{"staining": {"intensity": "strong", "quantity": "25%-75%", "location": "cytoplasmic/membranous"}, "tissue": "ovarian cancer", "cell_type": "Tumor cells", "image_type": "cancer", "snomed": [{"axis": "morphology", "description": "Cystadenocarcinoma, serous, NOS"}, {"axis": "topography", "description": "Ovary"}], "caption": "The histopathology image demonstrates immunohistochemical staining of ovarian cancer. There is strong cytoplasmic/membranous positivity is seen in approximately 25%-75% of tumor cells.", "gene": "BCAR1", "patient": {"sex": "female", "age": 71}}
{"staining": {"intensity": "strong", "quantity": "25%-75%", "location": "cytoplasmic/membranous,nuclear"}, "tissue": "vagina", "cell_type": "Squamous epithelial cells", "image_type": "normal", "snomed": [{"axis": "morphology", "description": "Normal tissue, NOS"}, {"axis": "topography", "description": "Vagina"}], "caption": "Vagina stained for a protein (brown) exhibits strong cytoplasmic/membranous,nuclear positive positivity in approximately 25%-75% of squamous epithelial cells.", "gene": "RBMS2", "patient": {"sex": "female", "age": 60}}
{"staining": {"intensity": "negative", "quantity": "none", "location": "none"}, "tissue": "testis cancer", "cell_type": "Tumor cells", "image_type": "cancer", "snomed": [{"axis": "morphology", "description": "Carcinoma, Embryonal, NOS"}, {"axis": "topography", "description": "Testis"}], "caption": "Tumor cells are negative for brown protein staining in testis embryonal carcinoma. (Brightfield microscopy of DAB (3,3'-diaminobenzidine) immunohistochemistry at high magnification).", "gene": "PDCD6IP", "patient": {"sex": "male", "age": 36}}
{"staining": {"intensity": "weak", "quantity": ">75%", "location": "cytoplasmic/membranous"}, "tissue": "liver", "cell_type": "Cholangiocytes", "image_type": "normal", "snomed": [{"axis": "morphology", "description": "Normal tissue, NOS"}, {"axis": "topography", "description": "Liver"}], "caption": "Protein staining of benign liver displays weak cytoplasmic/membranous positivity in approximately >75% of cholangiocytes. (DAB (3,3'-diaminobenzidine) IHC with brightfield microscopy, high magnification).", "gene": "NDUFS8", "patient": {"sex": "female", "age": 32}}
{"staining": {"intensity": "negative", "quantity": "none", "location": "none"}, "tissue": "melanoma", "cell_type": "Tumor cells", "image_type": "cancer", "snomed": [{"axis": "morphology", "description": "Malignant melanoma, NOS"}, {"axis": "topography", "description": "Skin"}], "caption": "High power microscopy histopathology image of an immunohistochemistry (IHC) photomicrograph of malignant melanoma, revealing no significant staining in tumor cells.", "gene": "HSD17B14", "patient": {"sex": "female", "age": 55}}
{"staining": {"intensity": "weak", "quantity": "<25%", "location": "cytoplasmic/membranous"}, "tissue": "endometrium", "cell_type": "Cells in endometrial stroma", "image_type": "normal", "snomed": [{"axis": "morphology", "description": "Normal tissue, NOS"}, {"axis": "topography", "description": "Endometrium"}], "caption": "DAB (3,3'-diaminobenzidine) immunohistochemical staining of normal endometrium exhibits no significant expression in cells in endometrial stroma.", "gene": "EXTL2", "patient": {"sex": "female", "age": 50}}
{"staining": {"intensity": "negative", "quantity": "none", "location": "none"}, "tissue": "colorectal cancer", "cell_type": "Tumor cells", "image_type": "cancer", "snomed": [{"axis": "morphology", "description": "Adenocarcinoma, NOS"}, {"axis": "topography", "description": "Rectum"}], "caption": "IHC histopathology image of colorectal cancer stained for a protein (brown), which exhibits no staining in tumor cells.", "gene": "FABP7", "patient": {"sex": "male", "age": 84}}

TO DO:
Having located the line containing "(3,3'-diaminobenzidine) immunohistochemical staining", set it down along with every line after it through the end of the data, reproducing each exactly.

ANSWER AREA:
{"staining": {"intensity": "weak", "quantity": "<25%", "location": "cytoplasmic/membranous"}, "tissue": "endometrium", "cell_type": "Cells in endometrial stroma", "image_type": "normal", "snomed": [{"axis": "morphology", "description": "Normal tissue, NOS"}, {"axis": "topography", "description": "Endometrium"}], "caption": "DAB (3,3'-diaminobenzidine) immunohistochemical staining of normal endometrium exhibits no significant expression in cells in endometrial stroma.", "gene": "EXTL2", "patient": {"sex": "female", "age": 50}}
{"staining": {"intensity": "negative", "quantity": "none", "location": "none"}, "tissue": "colorectal cancer", "cell_type": "Tumor cells", "image_type": "cancer", "snomed": [{"axis": "morphology", "description": "Adenocarcinoma, NOS"}, {"axis": "topography", "description": "Rectum"}], "caption": "IHC histopathology image of colorectal cancer stained for a protein (brown), which exhibits no staining in tumor cells.", "gene": "FABP7", "patient": {"sex": "male", "age": 84}}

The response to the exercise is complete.